I went to apple shop in Zurich, after 50min, one genius came back, saying Apple has nob known issues about Mac mini wifi :-) the genius proposes me to contact the tech team. At this point I just left, ****** of


I am a software engineer/hacker since 27 years and love tinkering, for me it look like a hardware issues, related to power or bandwidth or both.


Lets see if it will be solve in Sonoma, alas Im running their latest beta and it is still the same...

If Apple can solve it with code, I will carefully run a lot of benchmarks to see if I found a limitation in their software fix implementation :-)



Mar 17, 2023 9:31 AM in response to K2Kevin

So I've been dealing with this issue for nearly 2 month. It has something to do with WiFi 6. When I turn off "Wi-Fi 6E Mode" in network settings everything works fine. However, if you want to use Wi-Fi 6E like I do just because, I have to go through a series of steps to get a stable connection (see diagram below). I have to do these steps every time I restart the Mac or Wi-Fi router which has been unavoidable lately here in the SF Bay Area due to crazy weather causing power outages.

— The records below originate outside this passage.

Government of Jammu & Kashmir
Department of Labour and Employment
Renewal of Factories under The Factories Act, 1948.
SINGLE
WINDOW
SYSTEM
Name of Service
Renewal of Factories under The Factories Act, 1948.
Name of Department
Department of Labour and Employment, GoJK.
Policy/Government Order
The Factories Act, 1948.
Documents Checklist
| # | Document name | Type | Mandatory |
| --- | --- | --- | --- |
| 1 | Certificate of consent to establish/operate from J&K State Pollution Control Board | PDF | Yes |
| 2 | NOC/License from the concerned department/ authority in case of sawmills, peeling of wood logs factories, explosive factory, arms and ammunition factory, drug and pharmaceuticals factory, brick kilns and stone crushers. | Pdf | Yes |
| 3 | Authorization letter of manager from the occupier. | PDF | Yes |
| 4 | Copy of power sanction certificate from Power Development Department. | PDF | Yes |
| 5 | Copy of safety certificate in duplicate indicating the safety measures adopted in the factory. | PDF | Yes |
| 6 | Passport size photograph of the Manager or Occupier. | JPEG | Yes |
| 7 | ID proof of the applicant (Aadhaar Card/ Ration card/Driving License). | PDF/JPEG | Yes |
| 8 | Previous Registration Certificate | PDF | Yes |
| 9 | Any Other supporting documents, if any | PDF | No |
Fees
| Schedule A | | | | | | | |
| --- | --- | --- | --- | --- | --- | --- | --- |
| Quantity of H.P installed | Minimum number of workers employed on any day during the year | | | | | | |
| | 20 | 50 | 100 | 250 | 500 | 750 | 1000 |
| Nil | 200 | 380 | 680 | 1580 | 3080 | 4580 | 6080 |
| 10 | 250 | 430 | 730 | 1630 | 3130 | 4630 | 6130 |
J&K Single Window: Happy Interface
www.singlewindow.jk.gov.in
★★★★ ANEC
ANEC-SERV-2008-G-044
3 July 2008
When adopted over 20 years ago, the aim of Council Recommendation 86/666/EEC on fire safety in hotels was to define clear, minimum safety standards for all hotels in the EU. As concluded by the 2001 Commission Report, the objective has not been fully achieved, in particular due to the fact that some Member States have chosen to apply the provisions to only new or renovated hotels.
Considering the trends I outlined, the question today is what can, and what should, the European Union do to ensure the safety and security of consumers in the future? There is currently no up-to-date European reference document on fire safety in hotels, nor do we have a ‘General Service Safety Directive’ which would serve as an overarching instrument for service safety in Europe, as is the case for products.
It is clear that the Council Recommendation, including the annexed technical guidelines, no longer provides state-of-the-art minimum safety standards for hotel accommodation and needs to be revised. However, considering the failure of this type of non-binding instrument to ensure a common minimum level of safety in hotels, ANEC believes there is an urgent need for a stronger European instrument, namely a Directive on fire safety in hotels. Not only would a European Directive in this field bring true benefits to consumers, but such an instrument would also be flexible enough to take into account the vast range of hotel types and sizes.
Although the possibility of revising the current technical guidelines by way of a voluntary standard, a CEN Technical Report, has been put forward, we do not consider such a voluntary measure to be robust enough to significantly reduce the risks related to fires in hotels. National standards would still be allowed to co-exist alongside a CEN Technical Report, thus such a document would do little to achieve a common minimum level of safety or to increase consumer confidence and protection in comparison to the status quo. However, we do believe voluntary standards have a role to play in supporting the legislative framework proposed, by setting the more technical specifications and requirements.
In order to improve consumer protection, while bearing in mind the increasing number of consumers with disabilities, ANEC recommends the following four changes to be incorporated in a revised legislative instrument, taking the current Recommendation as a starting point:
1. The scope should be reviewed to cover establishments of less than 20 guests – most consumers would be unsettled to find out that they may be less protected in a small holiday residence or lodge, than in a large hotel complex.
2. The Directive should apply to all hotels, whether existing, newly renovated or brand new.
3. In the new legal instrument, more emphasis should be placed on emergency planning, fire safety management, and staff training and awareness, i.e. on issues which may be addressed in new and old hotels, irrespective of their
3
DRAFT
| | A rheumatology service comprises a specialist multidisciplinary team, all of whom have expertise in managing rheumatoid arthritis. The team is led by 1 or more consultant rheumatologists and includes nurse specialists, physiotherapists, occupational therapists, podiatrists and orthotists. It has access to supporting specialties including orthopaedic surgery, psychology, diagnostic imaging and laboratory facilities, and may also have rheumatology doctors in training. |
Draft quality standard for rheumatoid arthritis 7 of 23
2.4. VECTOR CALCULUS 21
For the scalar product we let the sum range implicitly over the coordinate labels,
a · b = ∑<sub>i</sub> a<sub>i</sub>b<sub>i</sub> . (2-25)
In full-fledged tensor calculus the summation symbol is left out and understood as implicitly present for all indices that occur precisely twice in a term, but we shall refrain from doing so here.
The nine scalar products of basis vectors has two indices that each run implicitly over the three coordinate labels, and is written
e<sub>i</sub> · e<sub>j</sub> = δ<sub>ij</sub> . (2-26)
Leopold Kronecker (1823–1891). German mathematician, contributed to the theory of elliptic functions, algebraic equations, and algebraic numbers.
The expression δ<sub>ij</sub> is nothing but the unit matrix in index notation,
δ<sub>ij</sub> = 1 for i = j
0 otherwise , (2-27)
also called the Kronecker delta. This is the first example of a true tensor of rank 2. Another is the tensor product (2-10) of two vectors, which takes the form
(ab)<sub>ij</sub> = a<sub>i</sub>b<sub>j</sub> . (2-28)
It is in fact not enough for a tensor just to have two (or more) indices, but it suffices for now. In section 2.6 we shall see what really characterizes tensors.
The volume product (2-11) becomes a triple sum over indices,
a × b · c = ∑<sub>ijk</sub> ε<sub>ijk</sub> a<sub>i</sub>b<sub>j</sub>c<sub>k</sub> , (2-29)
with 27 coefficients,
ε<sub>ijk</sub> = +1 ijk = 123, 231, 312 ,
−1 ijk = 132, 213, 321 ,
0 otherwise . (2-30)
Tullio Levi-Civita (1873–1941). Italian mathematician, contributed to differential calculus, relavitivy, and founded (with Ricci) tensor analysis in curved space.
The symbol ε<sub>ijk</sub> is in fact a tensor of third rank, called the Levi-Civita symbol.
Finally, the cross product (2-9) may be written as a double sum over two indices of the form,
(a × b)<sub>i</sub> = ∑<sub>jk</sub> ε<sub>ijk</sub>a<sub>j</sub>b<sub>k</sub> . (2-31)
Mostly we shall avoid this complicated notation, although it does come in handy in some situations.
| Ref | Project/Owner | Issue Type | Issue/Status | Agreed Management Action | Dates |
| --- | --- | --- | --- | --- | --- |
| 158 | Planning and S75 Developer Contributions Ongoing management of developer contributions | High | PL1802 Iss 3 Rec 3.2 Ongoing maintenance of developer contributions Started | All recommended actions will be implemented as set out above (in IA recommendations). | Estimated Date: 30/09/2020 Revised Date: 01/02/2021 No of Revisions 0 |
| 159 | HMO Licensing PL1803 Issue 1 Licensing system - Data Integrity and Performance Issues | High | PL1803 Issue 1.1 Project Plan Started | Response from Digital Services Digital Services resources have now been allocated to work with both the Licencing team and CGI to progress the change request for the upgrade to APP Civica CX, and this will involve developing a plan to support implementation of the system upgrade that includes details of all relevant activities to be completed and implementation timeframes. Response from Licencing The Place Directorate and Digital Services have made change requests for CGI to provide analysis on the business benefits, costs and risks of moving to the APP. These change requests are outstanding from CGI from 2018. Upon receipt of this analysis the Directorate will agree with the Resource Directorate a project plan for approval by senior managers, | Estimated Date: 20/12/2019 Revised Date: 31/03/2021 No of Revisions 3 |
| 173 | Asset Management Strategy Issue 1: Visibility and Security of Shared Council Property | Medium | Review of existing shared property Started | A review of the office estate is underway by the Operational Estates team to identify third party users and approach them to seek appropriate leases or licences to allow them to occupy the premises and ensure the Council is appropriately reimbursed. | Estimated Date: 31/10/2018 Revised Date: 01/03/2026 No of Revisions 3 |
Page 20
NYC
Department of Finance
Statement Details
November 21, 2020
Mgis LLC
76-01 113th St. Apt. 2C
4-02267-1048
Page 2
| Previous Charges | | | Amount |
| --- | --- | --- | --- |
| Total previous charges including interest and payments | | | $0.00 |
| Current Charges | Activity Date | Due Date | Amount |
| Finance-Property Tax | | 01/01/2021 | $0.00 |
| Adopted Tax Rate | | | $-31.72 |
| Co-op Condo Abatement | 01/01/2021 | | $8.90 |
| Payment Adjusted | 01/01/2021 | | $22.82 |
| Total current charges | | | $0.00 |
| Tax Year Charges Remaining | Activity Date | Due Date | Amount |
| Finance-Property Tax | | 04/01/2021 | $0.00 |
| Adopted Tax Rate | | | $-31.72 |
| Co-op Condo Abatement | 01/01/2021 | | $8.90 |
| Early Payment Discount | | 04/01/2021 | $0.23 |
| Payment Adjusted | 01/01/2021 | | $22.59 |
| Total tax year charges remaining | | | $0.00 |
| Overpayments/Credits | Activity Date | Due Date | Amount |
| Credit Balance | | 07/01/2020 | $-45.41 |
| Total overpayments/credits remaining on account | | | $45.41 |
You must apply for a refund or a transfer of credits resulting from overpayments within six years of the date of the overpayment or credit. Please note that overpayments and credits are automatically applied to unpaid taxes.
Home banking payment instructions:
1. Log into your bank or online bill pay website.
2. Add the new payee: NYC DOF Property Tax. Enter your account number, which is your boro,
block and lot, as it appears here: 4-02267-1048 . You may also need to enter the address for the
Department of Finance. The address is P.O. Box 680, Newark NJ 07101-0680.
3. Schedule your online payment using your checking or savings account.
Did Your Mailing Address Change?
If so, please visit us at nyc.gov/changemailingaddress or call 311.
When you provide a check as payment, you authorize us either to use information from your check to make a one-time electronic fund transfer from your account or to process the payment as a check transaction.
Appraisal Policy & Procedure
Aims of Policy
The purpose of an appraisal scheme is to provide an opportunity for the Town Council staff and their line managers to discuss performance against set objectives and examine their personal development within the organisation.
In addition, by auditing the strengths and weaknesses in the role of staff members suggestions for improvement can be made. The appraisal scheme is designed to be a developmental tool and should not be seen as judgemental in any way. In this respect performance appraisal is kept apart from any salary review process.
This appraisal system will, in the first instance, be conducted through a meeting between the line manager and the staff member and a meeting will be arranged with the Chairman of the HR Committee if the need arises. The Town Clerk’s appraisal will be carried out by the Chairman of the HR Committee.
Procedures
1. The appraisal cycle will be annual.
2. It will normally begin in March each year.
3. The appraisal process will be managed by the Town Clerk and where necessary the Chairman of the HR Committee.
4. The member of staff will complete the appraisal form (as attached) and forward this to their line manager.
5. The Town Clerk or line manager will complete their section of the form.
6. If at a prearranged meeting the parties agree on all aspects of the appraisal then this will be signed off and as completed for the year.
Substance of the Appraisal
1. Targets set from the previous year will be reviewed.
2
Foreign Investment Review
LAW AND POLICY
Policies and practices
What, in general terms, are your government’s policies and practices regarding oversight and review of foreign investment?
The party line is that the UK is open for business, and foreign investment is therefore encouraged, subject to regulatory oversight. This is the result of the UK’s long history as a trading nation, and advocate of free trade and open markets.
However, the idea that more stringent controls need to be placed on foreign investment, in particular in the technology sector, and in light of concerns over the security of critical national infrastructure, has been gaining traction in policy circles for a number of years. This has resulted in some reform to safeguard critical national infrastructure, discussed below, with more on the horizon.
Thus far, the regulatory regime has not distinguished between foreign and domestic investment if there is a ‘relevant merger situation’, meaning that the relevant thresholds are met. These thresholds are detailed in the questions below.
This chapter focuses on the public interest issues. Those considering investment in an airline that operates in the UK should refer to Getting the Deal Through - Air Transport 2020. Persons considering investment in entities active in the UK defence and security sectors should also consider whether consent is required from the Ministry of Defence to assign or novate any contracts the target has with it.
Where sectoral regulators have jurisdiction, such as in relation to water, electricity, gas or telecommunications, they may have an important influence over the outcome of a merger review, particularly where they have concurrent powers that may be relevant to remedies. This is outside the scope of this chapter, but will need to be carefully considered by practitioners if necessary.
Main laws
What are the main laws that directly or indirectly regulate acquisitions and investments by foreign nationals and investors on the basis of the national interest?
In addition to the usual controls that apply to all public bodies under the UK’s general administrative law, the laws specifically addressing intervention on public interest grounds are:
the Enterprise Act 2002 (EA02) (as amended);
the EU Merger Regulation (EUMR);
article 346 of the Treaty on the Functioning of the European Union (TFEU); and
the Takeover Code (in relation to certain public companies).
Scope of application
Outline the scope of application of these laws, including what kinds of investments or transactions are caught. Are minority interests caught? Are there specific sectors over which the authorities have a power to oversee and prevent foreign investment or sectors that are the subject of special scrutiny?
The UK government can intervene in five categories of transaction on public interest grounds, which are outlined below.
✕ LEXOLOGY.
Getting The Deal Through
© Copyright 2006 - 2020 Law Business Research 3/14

That said, If you don't have a Wi-Fi 6 router or don't really need the speed, just turn off "Wi-Fi 6E Mode". But APPLE, you have to fix this issue, your customers don't need to have to jump through hoops just to use one of your highlighted features.

Mar 25, 2023 11:49 AM in response to Julian Wright

A further observation I've made is that my internet connection will also drop out for a few seconds whenever I wake my nearby iPhone, so it seems this could be related to iPhone <> Mac technologies such as HandOff, AirDrop etc.